How Can Tenants Capitalize on Opportunities in the Office Market?
One of the ongoing topics of discussion over the past nine months has been surrounding how companies will use office space going forward. There have been numerous articles written about how working from home will negatively affect the office market. It is interesting how the pendulum has swung in the past few months and that now there is mounting evidence that many executives want their employees to return to the office. In most cases this will not be a return to the way things were. Most companies are evaluating the merits of a hybrid model incorporating both working from home and the office. This will cause a need to redesign the office in many ways to facilitate the new way of working, foster employee engagement and collaboration and strengthen culture. In many cases this will also cause a net decrease in the amount of space leased.
In most major submarkets there is currently a glut of available sublease space and direct vacancy has increased. In addition, leasing activity and net absorption are off significantly from the levels achieved in 2018-2019.It is predicted that there will be more direct vacancy as subleases expire. Offsetting some of the negative news on the supply side is continued interest and activity from companies relocating to Denver.

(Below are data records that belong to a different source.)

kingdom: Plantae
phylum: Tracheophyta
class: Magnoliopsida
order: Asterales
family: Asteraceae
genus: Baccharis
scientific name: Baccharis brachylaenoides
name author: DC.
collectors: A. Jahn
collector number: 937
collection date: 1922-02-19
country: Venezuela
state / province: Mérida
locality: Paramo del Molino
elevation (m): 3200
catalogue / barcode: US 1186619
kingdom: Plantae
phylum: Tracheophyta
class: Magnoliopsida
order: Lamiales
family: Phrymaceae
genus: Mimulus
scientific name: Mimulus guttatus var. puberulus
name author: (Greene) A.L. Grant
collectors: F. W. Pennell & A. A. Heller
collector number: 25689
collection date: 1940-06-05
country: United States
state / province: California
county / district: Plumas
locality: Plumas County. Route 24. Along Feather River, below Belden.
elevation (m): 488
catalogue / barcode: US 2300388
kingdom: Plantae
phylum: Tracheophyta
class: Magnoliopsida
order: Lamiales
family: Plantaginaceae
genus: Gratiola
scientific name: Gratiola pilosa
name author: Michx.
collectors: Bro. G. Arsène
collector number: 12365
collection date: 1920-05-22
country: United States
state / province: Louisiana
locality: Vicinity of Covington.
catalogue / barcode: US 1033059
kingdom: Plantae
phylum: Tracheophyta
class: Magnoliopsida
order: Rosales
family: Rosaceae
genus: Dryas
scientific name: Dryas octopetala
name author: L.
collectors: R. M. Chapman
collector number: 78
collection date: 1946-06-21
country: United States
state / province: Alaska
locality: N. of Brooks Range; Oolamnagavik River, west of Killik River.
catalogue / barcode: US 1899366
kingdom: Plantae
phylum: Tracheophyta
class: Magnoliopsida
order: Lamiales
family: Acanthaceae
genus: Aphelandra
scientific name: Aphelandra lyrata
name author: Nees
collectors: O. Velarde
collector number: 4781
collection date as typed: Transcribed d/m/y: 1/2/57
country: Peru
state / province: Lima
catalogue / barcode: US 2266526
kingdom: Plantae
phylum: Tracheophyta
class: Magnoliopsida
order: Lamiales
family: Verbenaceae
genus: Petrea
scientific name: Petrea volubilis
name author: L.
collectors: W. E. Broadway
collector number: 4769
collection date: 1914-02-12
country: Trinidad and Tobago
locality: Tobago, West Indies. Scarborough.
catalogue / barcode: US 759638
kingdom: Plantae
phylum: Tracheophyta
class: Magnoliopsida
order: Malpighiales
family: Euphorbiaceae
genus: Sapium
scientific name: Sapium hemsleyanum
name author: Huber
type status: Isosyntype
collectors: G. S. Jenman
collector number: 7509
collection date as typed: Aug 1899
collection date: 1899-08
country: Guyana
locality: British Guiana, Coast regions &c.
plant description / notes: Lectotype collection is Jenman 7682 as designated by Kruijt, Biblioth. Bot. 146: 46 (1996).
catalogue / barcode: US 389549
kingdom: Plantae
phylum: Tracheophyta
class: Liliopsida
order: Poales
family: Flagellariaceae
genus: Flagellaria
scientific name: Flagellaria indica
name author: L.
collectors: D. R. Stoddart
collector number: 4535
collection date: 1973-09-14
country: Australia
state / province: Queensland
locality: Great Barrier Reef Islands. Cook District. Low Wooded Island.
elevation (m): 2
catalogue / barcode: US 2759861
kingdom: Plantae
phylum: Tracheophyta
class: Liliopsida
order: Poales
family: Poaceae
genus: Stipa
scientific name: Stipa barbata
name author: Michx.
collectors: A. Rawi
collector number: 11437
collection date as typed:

While landlords have not lowered asking rents yet, there has been an increase in concessions including free rent and increased tenant improvement allowances because of the supply/demand dynamics. The chart below clearly shows the decrease in absorption and the corresponding increase in vacancy rate.
We believe that the change and uncertainty will create opportunities for tenants that are thoughtful and prepared. What should tenants with leases expiring in the next 3-4 years do to capitalize?
Step one is to understand your current situation. What is your fully escalated rental rate? How does that compare to current market? When does the lease expire? Is there a restoration obligation? What is your current landlord’s position and exposure?
Step two is to understand how much space you will need going forward and how it will be configured. How much will this cost? How will your current and future employees react to the “office of the future”?
Step three is to carefully evaluate location and building quality. Is your current location and building quality ideal as you look forward? Is a relocation within your current submarket or to a different submarket the best choice?
Step four is to understand the timeline and its impact on negotiations. The amount of time required to complete a successful office lease transaction will vary based on size and most tenants underestimate how much time is required. We counsel our clients that it is rarely a mistake to start the process too early and almost always a mistake to start too late.
Looking into the future, we believe that there will be opportunities for tenants to restructure leases early as well as relocate early. Either one of these options will enable you to redesign your space to attract and retain talent, improve morale, and bolster company culture. In addition, it is highly likely that occupancy costs will be reduced.
What is the ideal path forward for your company? The answer requires some thought and due diligence as every situation is different. We recommend to our clients and potential clients to follow the above steps and put your company in a position to capitalize.